Architects designed the Kiht'han House, a contemporary home

Architects designed the Kiht'han House, a contemporary home in Sagaponack, as a series of pavilions connected by enclosed walkways, so water can flow between them, making flooding a nonevent. Credit: Bates Masi + Architects

If the water’s going to keep coming, why not embrace the reality and go with the flow?

Such was the thinking in designing Kiht’han House, a contemporary home in Sagaponack, notable for its unusual design.

Normally you try to have a horizontal feel to a house, blending it into the landscape, explains Aaron Weil, project architect for Bates Masi Architects, the East Hampton firm that designed the home, which they named, “Kiht’han” after the Mohegan Native American word for ocean. In this case, they couldn’t hide the height of the house.
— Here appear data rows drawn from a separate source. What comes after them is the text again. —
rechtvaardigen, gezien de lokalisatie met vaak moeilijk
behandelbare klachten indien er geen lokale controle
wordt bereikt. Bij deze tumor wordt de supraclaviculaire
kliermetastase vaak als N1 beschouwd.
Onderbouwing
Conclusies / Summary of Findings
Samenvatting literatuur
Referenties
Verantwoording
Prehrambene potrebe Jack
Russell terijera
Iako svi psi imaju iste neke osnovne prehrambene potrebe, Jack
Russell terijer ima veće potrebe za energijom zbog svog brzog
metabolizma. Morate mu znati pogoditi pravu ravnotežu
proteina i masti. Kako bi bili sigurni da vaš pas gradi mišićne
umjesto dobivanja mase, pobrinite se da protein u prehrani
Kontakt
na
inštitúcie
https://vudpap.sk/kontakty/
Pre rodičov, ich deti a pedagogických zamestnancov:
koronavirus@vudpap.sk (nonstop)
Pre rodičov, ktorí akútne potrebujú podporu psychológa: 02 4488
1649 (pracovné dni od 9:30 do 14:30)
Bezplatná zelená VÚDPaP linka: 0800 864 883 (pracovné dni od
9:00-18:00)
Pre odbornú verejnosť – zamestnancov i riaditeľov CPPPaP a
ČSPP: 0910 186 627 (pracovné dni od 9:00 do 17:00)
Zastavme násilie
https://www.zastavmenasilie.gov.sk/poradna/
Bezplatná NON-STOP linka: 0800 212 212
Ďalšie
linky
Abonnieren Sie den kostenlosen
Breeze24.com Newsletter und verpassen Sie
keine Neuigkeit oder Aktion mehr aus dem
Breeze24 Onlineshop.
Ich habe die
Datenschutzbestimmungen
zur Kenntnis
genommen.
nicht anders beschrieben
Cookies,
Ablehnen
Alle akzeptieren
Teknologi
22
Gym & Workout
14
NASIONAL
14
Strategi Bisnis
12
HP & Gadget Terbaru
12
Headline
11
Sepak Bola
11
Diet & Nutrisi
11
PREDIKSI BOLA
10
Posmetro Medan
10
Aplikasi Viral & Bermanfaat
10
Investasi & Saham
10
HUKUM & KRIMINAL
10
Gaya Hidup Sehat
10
“So, we decided to celebrate it instead with these separate pavilions, almost like towers that are connected by enclosed walkways,” explains Weil. “And the water can actually flow between them. It reduces the water pressure if there is moving water under the house from wave action: It dissipates the pressure because the water can flow between these volumes. Instead of one big wall that it’s pushing against, it’s flowing between these smaller volumes.”

One pavilion became the entertainment area: kitchen, living room and dining room with an upper level master suite. The two-story, quartet of guest bedrooms became the second pavilion and a circulation area in between the two encompasses the foyer, mudroom, elevator and stairs that lead to a second floor family room. Two glass bridges on the second level connect the pavilions.
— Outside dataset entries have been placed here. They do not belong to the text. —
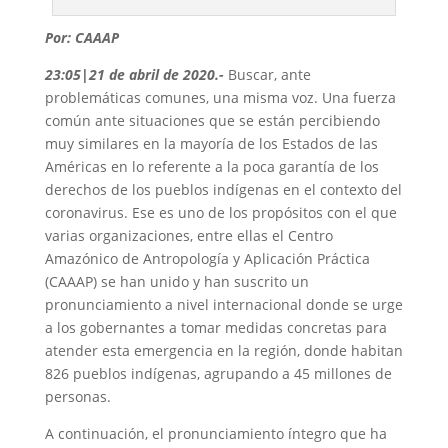
Por: CAAAP
23:05|21 de abril de 2020.-
Buscar, ante
problemáticas comunes, una misma voz. Una fuerza
común ante situaciones que se están percibiendo
muy similares en la mayoría de los Estados de las
Américas en lo referente a la poca garantía de los
derechos de los pueblos indígenas en el contexto del
coronavirus. Ese es uno de los propósitos con el que
varias organizaciones, entre ellas el Centro
Amazónico de Antropología y Aplicación Práctica
(CAAAP) se han unido y han suscrito un
pronunciamiento a nivel internacional donde se urge
a los gobernantes a tomar medidas concretas para
atender esta emergencia en la región, donde habitan
826 pueblos indígenas, agrupando a 45 millones de
personas.
A continuación, el pronunciamiento íntegro que ha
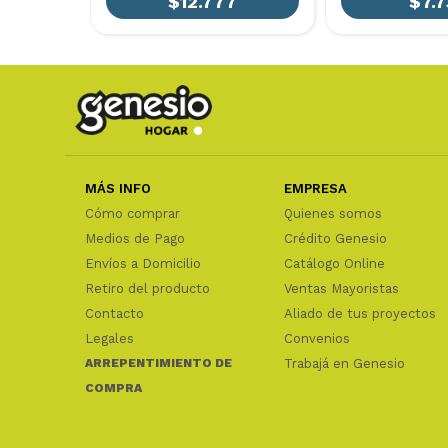
$12.777
$7.7
MÁS INFO
EMPRESA
Cómo comprar
Quienes somos
Medios de Pago
Crédito Genesio
Envíos a Domicilio
Catálogo Online
Retiro del producto
Ventas Mayoristas
Contacto
Aliado de tus proyectos
Legales
Convenios
ARREPENTIMIENTO DE
Trabajá en Genesio
COMPRA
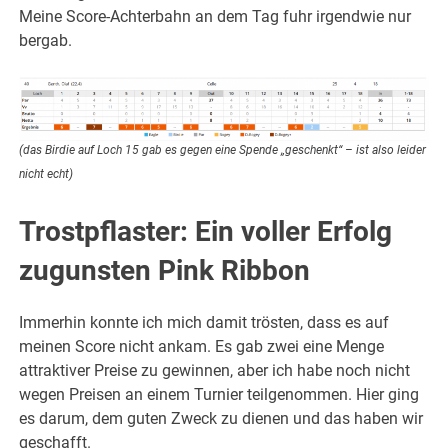
Meine Score-Achterbahn an dem Tag fuhr irgendwie nur
bergab.
(das Birdie auf Loch 15 gab es gegen eine Spende „geschenkt“ – ist also leider
nicht echt)
Trostpflaster: Ein voller Erfolg
zugunsten Pink Ribbon
Immerhin konnte ich mich damit trösten, dass es auf
meinen Score nicht ankam. Es gab zwei eine Menge
attraktiver Preise zu gewinnen, aber ich habe noch nicht
wegen Preisen an einem Turnier teilgenommen. Hier ging
es darum, dem guten Zweck zu dienen und das haben wir
geschafft.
The steel and wood framed home is sided with Alaskan yellow cedar, which Weil describes as “a take on traditional barn board and batten siding.”

Bates Masi has designed a number of homes on sensitive sites “because the best views are on sites that are often vulnerable to flooding and on bluffs and low lying areas that are flood-prone,” says Weil, adding that this was the first time they endeavored to make an advantage out of the flooding potential, due to the home’s proximity to the shore on a low-lying area.

Noting that there are many other waterfront homes that are elevated, due to FEMA requirements, Weil says their solution makes a unique experience out of the flooding.

“I think we all have to come up with a new language and a new way of dealing with what’s only going to become a more common issue for these challenged sites along the water,” he says. “So, I think there’s something to be learned from it.”